• [Assigned task] Below are records to repeat exactly; copy them without the pictures.

====== Available records ======

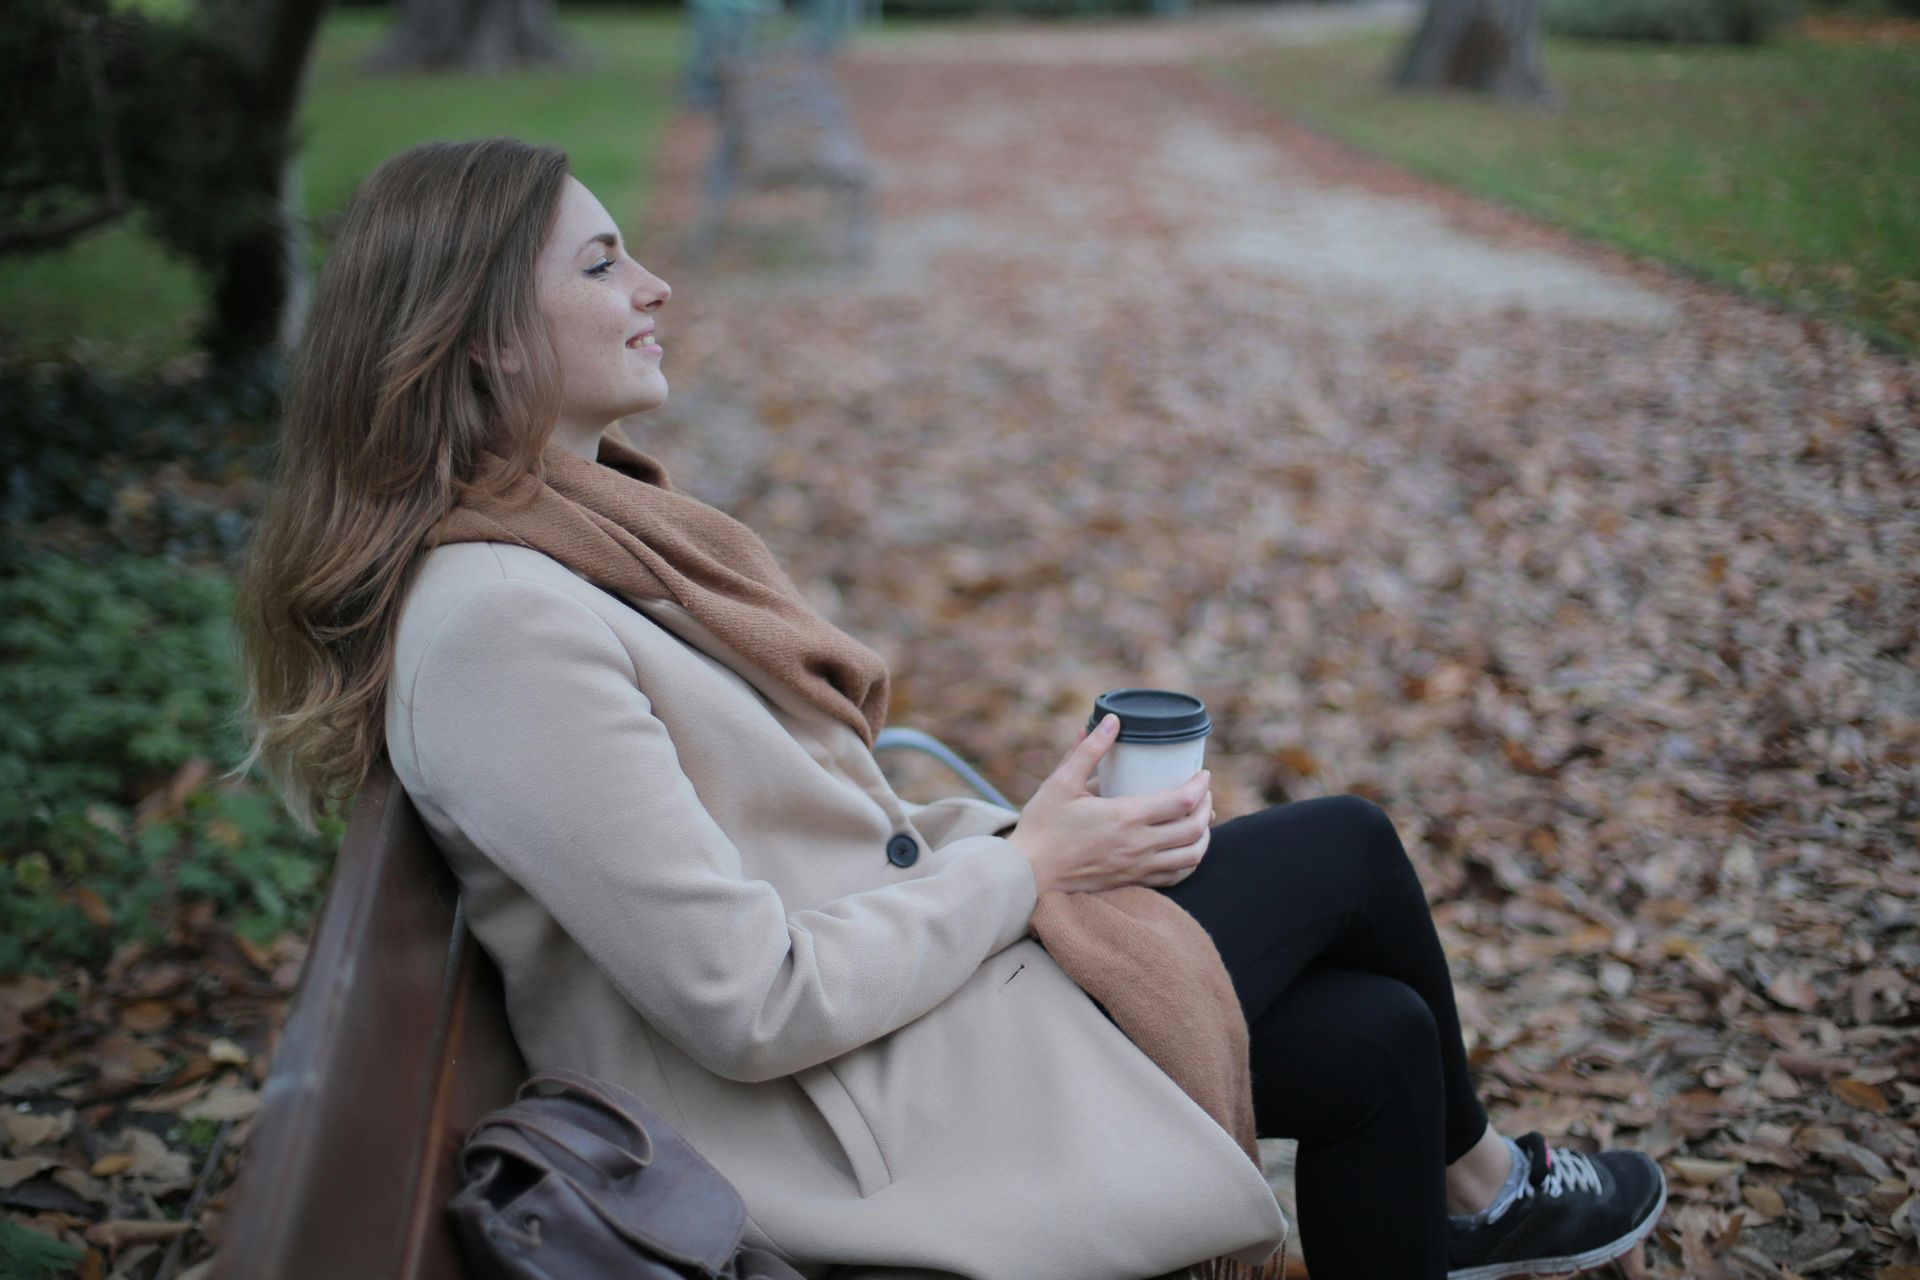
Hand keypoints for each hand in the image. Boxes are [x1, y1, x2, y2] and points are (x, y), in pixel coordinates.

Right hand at [1005, 714, 1213, 897]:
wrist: (1028, 875)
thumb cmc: (1042, 827)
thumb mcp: (1061, 783)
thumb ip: (1088, 750)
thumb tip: (1112, 720)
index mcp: (1124, 817)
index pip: (1182, 802)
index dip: (1200, 785)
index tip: (1202, 773)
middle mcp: (1137, 845)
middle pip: (1194, 829)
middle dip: (1207, 806)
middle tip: (1203, 792)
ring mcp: (1137, 868)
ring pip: (1191, 857)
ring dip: (1203, 836)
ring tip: (1201, 820)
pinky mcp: (1132, 883)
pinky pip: (1175, 877)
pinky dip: (1189, 862)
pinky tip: (1186, 850)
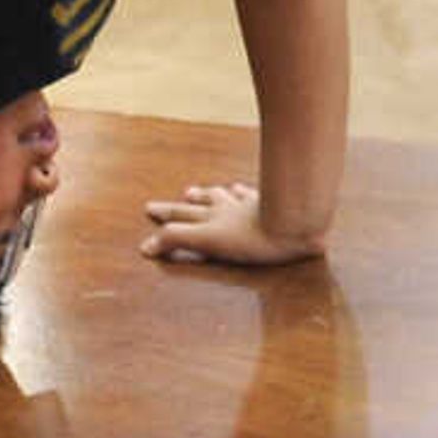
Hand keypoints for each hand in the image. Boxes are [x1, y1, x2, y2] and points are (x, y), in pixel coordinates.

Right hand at [141, 181, 327, 267]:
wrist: (293, 223)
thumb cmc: (253, 239)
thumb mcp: (208, 242)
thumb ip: (177, 242)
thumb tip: (144, 247)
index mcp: (210, 221)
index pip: (180, 221)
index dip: (163, 225)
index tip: (147, 223)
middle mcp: (226, 210)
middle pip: (197, 206)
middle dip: (179, 207)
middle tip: (162, 204)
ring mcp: (248, 206)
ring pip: (223, 197)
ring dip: (210, 196)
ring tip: (202, 192)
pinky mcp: (271, 205)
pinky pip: (253, 195)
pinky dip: (244, 193)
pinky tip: (244, 190)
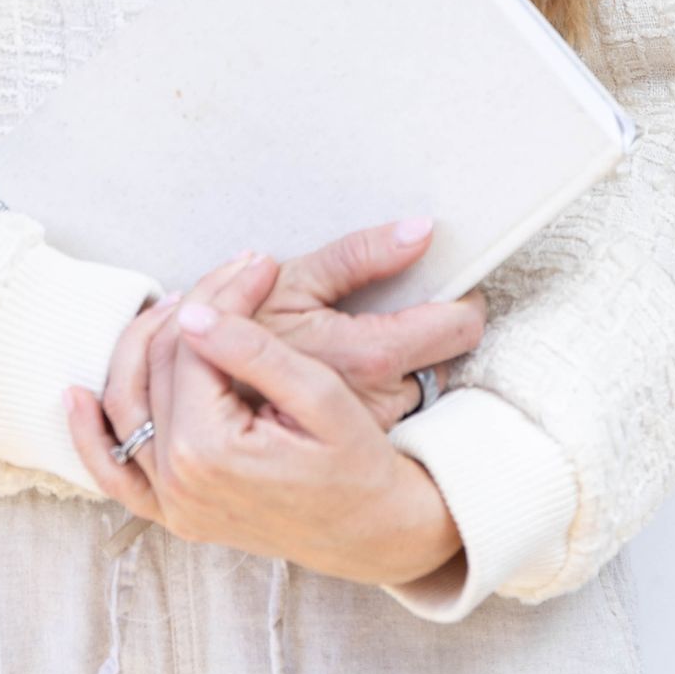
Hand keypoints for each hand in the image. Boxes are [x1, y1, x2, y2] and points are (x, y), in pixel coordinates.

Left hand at [66, 291, 461, 586]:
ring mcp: (171, 503)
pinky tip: (76, 396)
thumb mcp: (320, 397)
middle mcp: (176, 480)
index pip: (194, 343)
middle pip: (159, 364)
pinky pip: (115, 473)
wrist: (375, 533)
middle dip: (196, 307)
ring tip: (182, 304)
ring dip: (143, 347)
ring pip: (127, 405)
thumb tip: (195, 316)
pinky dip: (91, 436)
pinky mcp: (175, 513)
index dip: (225, 292)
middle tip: (236, 271)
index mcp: (209, 449)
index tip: (260, 261)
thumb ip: (253, 353)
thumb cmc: (358, 464)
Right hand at [242, 217, 484, 429]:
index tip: (452, 287)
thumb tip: (422, 231)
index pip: (459, 328)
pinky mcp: (364, 442)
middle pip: (446, 355)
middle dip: (433, 330)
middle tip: (401, 307)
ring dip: (409, 360)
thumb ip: (363, 254)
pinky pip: (398, 405)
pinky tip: (354, 370)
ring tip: (365, 339)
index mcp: (371, 356)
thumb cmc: (250, 333)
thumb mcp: (298, 279)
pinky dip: (387, 383)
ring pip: (423, 382)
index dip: (463, 302)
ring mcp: (374, 426)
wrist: (211, 400)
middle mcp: (381, 399)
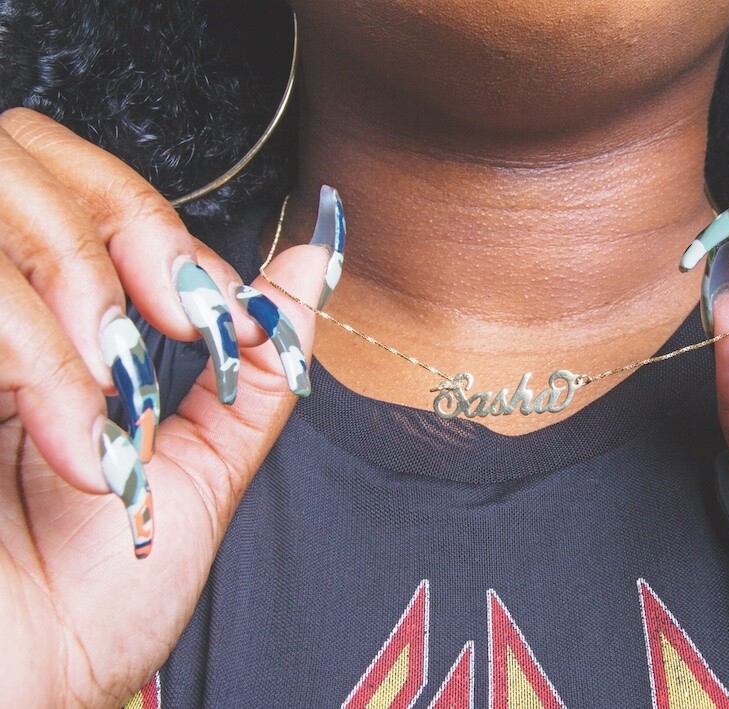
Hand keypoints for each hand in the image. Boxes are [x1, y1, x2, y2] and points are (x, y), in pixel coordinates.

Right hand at [0, 108, 329, 704]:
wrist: (36, 686)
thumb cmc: (104, 591)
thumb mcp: (204, 468)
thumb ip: (252, 363)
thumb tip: (311, 265)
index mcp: (51, 322)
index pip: (83, 182)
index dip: (154, 222)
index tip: (204, 311)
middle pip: (19, 149)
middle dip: (113, 224)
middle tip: (164, 318)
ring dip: (71, 292)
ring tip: (106, 399)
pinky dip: (34, 361)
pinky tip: (68, 444)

======

• [Answer to the problem]
Hand keypoints for each hand in the image. Boxes are [x1, y1, x2, y2] and points are (x, y), in pixel coordinates.

Right hand at [1005, 714, 1213, 897]:
wrist: (1028, 875)
thumb cmc: (1042, 827)
thumb mcp: (1061, 783)
thumb ip: (1088, 750)
thumb tip: (1112, 720)
index mcp: (1124, 817)
index pip: (1182, 802)
index dip: (1200, 785)
index tip: (1202, 773)
middle mcp: (1137, 845)
middle pip: (1194, 829)
middle dip: (1207, 806)
middle tip: (1203, 792)
ring mcp: (1137, 868)
ring pip: (1191, 857)
ring dip: (1203, 836)
ring tip: (1201, 820)
pinky mcp: (1132, 883)
pinky pip: (1175, 877)
pinky dip: (1189, 862)
pinky tip: (1186, 850)
Hand keypoints for each hand in the image. Boxes are [x1, y1, x2, y2] and points are (x, y), in pixel coordinates.

Right hand at [141, 181, 327, 267]:
wrist: (293, 223)
thumb cmc: (253, 239)
thumb mcp: (208, 242)
thumb ip: (177, 242)
thumb tip: (144, 247)
index mcp: (210, 221)
index pip: (180, 221)
index dip: (163, 225)
index tip: (147, 223)
middle mcp: (226, 210)
middle pip: (197, 206)
middle dip: (179, 207)
middle tip: (162, 204)
ring mcp: (248, 206)
ring pip: (223, 197)
ring dip: (210, 196)
ring tip: (202, 192)
pinky mcp: (271, 205)
pinky pip: (253, 195)
pinky dip: (244, 193)
pinky tip: (244, 190)
Hand keypoints for each hand in the image. Boxes are [x1, y1, x2, y2] and points are (x, y), in pixel coordinates.

Left hand at [66, 291, 461, 586]:
ring mcp: (171, 503)
pinky tip: (76, 396)
thumb mcp: (320, 397)
middle mcp: (176, 480)
index pip: (194, 343)
middle pip: (159, 364)
pinky pip: (115, 473)
wrist: (375, 533)
middle dip: (196, 307)
ring tip: (182, 304)
ring dip: (143, 347)
ring pip: (127, 405)
thumb tip: (195, 316)
pinky dip: (91, 436)
pinky mcp: (175, 513)
index dip: (225, 292)
middle tip: (236, 271)
index mcp: (209, 449)
index tip: (260, 261)
thumb ip: (253, 353)
thumb cmc: (358, 464)
Right hand at [242, 217, 484, 429]:
index tip: (452, 287)
thumb tip: (422, 231)
index pip: (459, 328)
pinky mcp: (364, 442)
middle pip: (446, 355)
middle dip: (433, 330)
middle tip: (401, 307)
ring dip: (409, 360)
thumb ip: (363, 254)
pinky pip: (398, 405)
pinky tip: (354, 370)
ring tip: (365, 339)
index mcp: (371, 356)
thumb cmc: (250, 333)
thumb mcp: (298, 279)
pinky dip: (387, 383)
ring pip: (423, 382)
index dip: (463, 302)
ring mcp: (374, 426)
wrist: (211, 400)
middle mcp: (381, 399)
Hand keypoints for each hand in the image. Boxes are [x1, y1, x2, y2] and points are (x, y), in pixel coordinates.

Right hand at [0, 108, 329, 704]:
wrist: (36, 686)
thumb cmc: (104, 591)
thumb mcp: (204, 468)
thumb ip: (252, 363)
thumb tip: (311, 265)
index mcp: (51, 322)
index pip: (83, 182)
index dip: (154, 222)
index tip: (204, 311)
middle pip: (19, 149)
middle dip: (113, 224)
middle tip: (164, 318)
ring dip: (71, 292)
ring tip: (106, 399)
pinky dip: (34, 361)
pinky tip: (68, 444)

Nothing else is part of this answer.